# Start of Given text

This year I decided to retire completely from residential child care, and was hoping to slip quietly away into new activities after a final few commitments. At one of these, I was telling the Editor of Children Webmag of my plans, and he immediately envisaged an article or two on changes over the years. I have picked a few themes to reflect on, not in an ordered academic way, but completely personal reflections, with a hint of Grumpy Old Man from time to time. I am sure there are those who would reflect on me with a different complexion. I start with child protection.
Why was there abuse in homes?
This has been a significant issue, with the recognition of the need to protect children in residential care being rather belated and far too recent. The shock at the various scandals should have been more predictable. Many people have argued that the problems arose because we did not appreciate the issues in those days, but I do not think this was always the case; rather people chose to avoid rocking the boat. If you look at the current situation in Jersey, I think we have the opportunity to see what the UK was like a few decades ago.

# End of Given text
# Start of Material provided

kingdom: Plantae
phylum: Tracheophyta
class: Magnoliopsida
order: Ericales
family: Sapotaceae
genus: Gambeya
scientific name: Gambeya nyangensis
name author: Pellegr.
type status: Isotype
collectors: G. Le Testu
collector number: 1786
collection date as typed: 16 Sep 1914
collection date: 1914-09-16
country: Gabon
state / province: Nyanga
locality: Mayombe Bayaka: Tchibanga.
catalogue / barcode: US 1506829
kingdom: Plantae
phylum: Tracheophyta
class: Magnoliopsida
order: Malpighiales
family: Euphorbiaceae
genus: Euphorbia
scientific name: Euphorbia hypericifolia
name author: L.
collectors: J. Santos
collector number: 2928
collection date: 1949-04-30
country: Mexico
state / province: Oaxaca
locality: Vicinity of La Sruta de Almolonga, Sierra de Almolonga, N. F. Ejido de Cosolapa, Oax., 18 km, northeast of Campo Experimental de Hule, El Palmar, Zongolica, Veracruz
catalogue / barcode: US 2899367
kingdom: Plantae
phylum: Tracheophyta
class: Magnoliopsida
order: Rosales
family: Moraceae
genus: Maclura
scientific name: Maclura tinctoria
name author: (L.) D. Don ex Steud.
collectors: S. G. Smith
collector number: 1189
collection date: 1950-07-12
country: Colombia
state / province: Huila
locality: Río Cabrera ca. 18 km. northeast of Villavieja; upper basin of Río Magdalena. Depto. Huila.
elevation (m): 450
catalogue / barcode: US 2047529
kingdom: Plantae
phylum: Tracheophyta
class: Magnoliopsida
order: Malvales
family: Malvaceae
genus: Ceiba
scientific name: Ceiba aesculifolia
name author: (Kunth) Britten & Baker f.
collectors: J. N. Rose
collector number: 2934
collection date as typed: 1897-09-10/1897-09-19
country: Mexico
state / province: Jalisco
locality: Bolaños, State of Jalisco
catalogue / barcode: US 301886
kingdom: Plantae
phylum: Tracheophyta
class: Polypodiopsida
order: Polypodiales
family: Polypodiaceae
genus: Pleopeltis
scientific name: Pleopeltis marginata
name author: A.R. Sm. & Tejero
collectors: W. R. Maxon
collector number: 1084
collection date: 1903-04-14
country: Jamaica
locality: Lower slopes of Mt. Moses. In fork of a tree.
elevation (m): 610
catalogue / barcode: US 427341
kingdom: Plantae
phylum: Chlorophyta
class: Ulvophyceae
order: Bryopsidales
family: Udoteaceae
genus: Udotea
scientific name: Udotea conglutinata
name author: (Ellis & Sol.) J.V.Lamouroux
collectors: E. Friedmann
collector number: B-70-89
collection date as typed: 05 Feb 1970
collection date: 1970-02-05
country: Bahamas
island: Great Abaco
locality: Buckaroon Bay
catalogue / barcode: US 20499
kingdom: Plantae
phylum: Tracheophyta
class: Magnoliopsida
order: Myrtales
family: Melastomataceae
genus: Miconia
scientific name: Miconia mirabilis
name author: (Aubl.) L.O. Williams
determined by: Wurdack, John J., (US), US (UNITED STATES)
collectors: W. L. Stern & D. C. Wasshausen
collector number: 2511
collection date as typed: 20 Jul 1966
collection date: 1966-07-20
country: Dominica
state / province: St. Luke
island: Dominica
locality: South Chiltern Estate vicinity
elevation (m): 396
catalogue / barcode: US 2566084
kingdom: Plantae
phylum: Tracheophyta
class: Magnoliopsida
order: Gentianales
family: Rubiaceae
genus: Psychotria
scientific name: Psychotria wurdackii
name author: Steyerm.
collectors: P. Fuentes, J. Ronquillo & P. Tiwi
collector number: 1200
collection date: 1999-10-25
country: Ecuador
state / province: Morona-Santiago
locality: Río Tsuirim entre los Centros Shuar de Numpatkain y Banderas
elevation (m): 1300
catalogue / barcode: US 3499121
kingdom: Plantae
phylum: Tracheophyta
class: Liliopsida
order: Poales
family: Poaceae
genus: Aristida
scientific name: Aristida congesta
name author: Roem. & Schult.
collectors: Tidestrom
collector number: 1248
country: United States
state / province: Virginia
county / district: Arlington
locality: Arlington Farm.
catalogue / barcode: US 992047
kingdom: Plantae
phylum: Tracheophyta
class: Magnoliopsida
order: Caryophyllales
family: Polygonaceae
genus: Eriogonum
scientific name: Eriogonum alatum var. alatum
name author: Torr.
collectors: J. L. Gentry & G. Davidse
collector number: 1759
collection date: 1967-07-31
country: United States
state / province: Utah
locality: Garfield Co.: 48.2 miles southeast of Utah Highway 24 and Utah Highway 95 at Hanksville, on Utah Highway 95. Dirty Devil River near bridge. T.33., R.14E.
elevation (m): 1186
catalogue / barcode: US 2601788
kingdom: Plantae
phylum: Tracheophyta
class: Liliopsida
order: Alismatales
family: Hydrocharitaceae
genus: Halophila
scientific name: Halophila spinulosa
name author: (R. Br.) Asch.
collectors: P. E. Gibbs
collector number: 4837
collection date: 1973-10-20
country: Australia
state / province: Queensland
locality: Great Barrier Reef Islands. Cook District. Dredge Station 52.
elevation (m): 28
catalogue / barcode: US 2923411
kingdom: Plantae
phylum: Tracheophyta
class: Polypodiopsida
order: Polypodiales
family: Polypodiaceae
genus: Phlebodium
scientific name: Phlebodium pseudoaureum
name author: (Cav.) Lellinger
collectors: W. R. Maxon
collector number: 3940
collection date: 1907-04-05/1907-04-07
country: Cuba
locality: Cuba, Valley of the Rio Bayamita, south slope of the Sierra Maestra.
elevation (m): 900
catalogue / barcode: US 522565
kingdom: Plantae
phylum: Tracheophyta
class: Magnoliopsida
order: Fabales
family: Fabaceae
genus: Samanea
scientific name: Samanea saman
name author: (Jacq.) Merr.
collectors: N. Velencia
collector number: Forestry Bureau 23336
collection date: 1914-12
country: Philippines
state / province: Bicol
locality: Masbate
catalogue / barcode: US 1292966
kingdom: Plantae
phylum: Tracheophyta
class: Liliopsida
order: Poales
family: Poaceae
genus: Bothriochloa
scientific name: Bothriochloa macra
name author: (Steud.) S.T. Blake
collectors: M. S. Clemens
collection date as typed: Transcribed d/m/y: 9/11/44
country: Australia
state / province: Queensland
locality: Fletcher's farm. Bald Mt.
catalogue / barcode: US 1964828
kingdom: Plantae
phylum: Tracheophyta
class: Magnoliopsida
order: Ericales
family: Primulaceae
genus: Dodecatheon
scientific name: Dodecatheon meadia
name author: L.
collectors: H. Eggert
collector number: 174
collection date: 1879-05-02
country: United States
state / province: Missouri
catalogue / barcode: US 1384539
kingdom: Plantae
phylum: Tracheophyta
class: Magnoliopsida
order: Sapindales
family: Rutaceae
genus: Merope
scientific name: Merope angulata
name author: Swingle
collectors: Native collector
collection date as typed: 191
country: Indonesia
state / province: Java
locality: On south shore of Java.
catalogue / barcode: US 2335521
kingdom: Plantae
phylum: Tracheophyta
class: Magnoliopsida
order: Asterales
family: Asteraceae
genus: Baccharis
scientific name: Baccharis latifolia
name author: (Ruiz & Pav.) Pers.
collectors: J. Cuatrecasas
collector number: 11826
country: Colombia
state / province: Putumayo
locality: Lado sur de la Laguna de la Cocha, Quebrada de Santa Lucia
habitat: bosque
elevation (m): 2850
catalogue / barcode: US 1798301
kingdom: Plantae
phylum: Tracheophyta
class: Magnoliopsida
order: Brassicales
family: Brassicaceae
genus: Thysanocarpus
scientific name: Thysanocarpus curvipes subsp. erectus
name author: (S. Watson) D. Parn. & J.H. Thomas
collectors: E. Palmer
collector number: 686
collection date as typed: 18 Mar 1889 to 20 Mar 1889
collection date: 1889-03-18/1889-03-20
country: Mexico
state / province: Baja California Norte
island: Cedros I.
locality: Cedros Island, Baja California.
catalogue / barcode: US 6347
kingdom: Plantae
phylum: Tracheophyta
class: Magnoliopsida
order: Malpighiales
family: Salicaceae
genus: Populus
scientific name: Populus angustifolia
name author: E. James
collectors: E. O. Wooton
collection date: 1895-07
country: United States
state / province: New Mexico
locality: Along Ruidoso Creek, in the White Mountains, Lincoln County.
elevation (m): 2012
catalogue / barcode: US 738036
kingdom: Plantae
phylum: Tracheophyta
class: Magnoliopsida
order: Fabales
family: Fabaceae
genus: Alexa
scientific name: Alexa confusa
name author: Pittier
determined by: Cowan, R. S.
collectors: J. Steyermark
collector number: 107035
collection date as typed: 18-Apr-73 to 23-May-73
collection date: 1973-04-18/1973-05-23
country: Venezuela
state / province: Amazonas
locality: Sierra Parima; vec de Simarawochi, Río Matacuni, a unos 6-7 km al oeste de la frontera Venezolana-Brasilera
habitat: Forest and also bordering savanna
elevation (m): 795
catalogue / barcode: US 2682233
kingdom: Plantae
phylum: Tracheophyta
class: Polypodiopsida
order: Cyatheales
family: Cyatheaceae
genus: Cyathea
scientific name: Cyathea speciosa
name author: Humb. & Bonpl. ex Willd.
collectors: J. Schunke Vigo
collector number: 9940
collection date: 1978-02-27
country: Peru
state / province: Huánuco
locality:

# End of Material provided

§ **Exercise instructions**
Can you extend the reflection on residential child care, picking up right after its last sentence? The entries are separate material and have no connection to the reflection on residential child care.

§ **Task result**
The brief descriptions of examples below are not hearsay, but events of which I had first hand knowledge and involvement:
- As a 21-year-old teaching in an approved school, I saw a senior member of staff squeeze a young boy’s genitals in the playful way pubescent boys sometimes do to each other. I went to see the head teacher who stopped me abruptly by saying that “If this is an allegation against Mr X, then Mr X needs to be present”. I drew the conclusion that I would get nowhere, so I kept quiet and left the school as soon as possible. I have mixed feelings about my inaction, but whistle-blowers had a raw deal in the 1960s.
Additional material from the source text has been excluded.